Jeno beynine dolan düşünceler ile acele ederek yokuş aşağı koşturmaya başladı sessiz sokakta ayaklarının koşarken çıkardığı ses yankılanıyordu. Ciğerlerine dolan soğuk hava ise canını yakıyordu,  Jeno parkın girişini görünce hiç duraksamadan ağaçlık yola girdi ve etrafta Jaemin'e bakınarak koşmaya devam etti.

Bir süre koşuşturduktan sonra yorgunluktan acıyan bacaklarına doğru eğilip soluklanmaya çalıştı.
Jaemin beklemek istememiş miydi? Jeno içini kemiren şüphe ile daha fazla dayanamayıp telefonuna davranarak Jaemin'in numarasını çevirdi.

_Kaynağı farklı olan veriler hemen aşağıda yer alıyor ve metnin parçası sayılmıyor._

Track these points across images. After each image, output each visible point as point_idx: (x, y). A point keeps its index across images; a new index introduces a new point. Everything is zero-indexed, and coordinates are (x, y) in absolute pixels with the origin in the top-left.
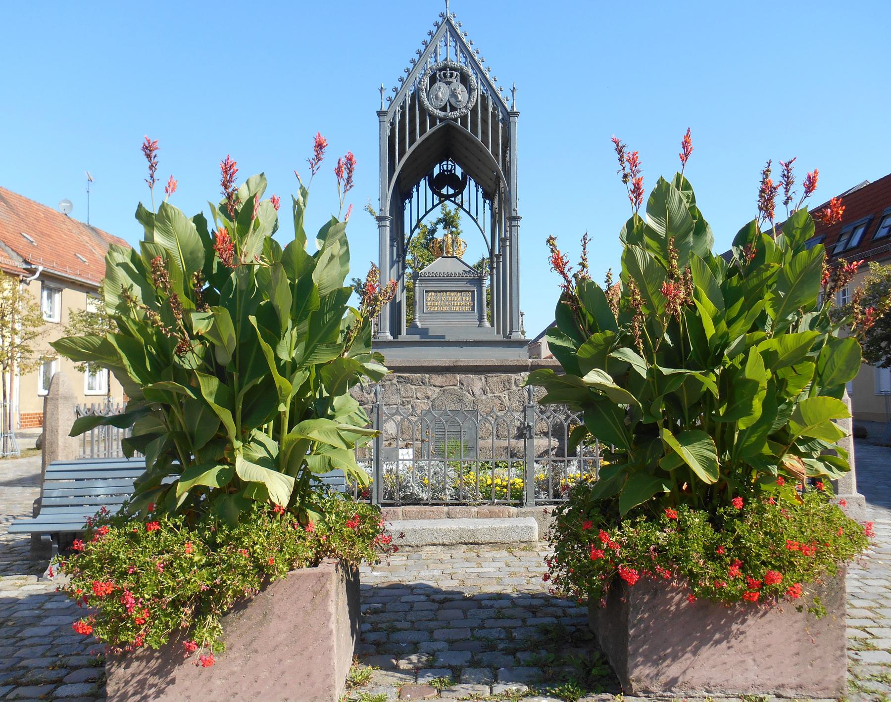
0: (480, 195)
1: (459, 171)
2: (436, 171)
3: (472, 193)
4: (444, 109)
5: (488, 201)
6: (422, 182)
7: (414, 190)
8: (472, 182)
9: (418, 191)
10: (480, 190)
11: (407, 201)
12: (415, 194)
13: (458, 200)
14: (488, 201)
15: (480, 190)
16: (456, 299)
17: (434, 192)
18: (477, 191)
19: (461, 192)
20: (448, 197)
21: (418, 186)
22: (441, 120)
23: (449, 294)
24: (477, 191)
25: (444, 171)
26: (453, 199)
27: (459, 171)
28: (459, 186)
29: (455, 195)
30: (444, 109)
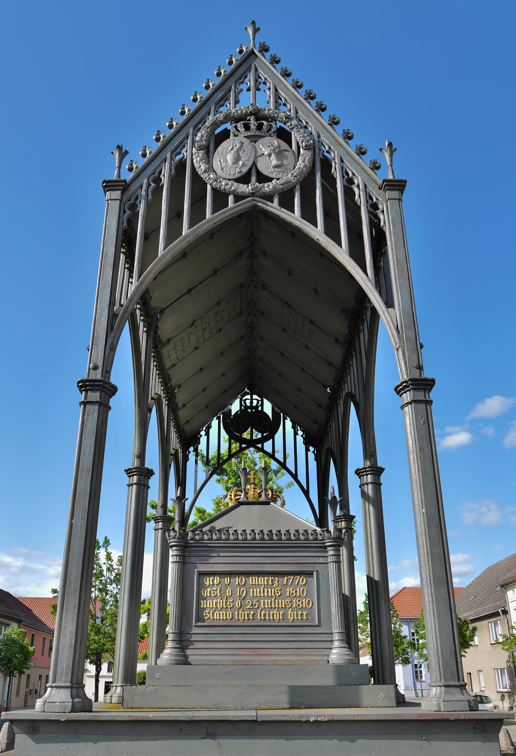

Telefon bir süre çalıp meşgule düşünce huysuca numarayı tekrar aramak için telefonu kulağından çekti tekrar arayacaktı ki kolunu saran parmaklar ve aniden arkasına döndürülmesi ile telefonu elinden düştü. Ne  olduğunu anlamadan yüzünde hissettiği soğuk el dudaklarına kapanan soğuk dudaklar ile donakaldı.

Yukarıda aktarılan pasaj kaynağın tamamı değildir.